**To-do item a**
Answer these questions about the email on patents and academia:
(i) Which mailing list does the writer say the thread is on?
(ii) Where does the writer say patenting "basic ideas" can't be done?
(iii) To whom is the quoted message at the end addressed?

**Supplied text**
============================================================

Re: patents and academia

Hi,

first,
please let's stop this thrad on this mailing list. Not making any  
judgment on the content here, but the mailing list is semantic-web,  
and we are clearly off topic here talking about patents and industry.
Fell free to continue the conversation as "personal" email, at least  
to me and perhaps other interested people.

Just a note. Your views on the life in academia are quite general. I  
guess both in academia and in the industrial world you can find  
"virtuous" and "evil" examples. Every system has its pros and cons,  
often coming from somewhere else.

True that there's over-publication... but don't tell me that's far  
away from hyper .com hype... and results are bad in both cases.

Nobody here is questioning the idea of patents per se. The problem  
actually arises for patents in software, and it is a real a problem,  
as you can derive from the fact that the legislation on the subject  
is not shared worldwide.

It is not the case, as you may imagine, that all academic people have  
no role in the "real world".
There are two problems here. One is that patents are a way to protect  
(and foster) investment in new technologies.
If Dudley's patents were/are relative to a technology that uses geo/ 
meta information, with a specific implementation, it may make sense.  
In this, it is somehow relative to copyright. You can copyright a book.
Can you copyright the idea of "a book that is about crime and police" ?

Second, for society as a whole, patents work well for "applied  
technology" but usually not so well for basic science or  
infrastructures  (like the semantic web, to get back in touch with  
this list).
If your view of economy is to increase overall richness of the  
society (including yourself) and not just taking for yourself  
something from others, you should wonder about patenting "basic ideas".
Thing that in fact can't be done, at least, in Europe.

ciao,
Andrea Splendiani





Il giorno 19/gen/08, alle ore 15:03, John Milton ha scritto:

> G'Day Dudley Mills:
>
> Unknowingly perhaps, you have stumbled upon the dirty little secret  
> of academia. Closeted safely in tenured towers, academics routinely  
> dismiss all patents as invalid due to some idea that everything is  
> prior art. Nothing can be original as it all has been done before.  
> That patron saint of academia has to be the Commissioner of US  
> Patents who wrote about 1900 that the patent office should be  
> closed because everything inventive has already been invented.

============================================================

**Task input**

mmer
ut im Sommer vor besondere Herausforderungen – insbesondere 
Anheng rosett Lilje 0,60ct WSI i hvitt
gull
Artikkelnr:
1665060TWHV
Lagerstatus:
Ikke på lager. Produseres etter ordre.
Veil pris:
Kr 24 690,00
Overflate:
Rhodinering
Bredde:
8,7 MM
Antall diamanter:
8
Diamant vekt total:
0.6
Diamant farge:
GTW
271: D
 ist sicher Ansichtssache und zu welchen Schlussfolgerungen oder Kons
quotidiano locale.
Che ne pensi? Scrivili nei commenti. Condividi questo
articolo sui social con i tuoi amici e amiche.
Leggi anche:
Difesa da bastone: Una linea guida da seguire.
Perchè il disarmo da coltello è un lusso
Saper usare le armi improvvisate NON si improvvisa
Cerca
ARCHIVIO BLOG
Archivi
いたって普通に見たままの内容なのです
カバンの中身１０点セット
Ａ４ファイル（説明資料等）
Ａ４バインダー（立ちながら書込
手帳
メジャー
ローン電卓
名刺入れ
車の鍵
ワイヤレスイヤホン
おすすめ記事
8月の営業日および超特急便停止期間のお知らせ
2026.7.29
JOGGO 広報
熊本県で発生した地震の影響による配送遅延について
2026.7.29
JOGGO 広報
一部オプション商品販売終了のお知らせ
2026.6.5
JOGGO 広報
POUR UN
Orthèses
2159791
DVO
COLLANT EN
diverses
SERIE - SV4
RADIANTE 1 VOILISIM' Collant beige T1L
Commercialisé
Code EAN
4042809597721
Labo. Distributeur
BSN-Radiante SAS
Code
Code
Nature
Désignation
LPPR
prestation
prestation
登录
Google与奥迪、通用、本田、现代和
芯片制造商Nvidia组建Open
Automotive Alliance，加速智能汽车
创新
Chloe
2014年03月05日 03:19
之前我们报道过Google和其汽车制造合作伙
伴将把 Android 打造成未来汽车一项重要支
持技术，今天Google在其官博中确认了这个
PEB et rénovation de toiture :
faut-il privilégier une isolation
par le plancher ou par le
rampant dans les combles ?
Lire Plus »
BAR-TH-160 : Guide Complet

============================================================

**To-do item b**
Can you quote the rows, starting with their very first line and going on through the line with "Difesa da bastone: Una"?

**Expected answer a**
(i) semantic-web
(ii) Europe
(iii) Dudley Mills

**Expected answer b**
mmer
ut im Sommer vor besondere Herausforderungen – insbesondere 
Anheng rosett Lilje 0,60ct WSI i hvitt
gull
Artikkelnr:
1665060TWHV
Lagerstatus:
Ikke på lager. Produseres etter ordre.
Veil pris:
Kr 24 690,00
Overflate:
Rhodinering
Bredde:
8,7 MM
Antall diamanter:
8
Diamant vekt total:
0.6
Diamant farge:
GTW
271: D
 ist sicher Ansichtssache und zu welchen Schlussfolgerungen oder Kons
quotidiano locale.
Che ne pensi? Scrivili nei commenti. Condividi questo
articolo sui social con i tuoi amici e amiche.
Leggi anche:
Difesa da bastone: Una linea guida da seguire.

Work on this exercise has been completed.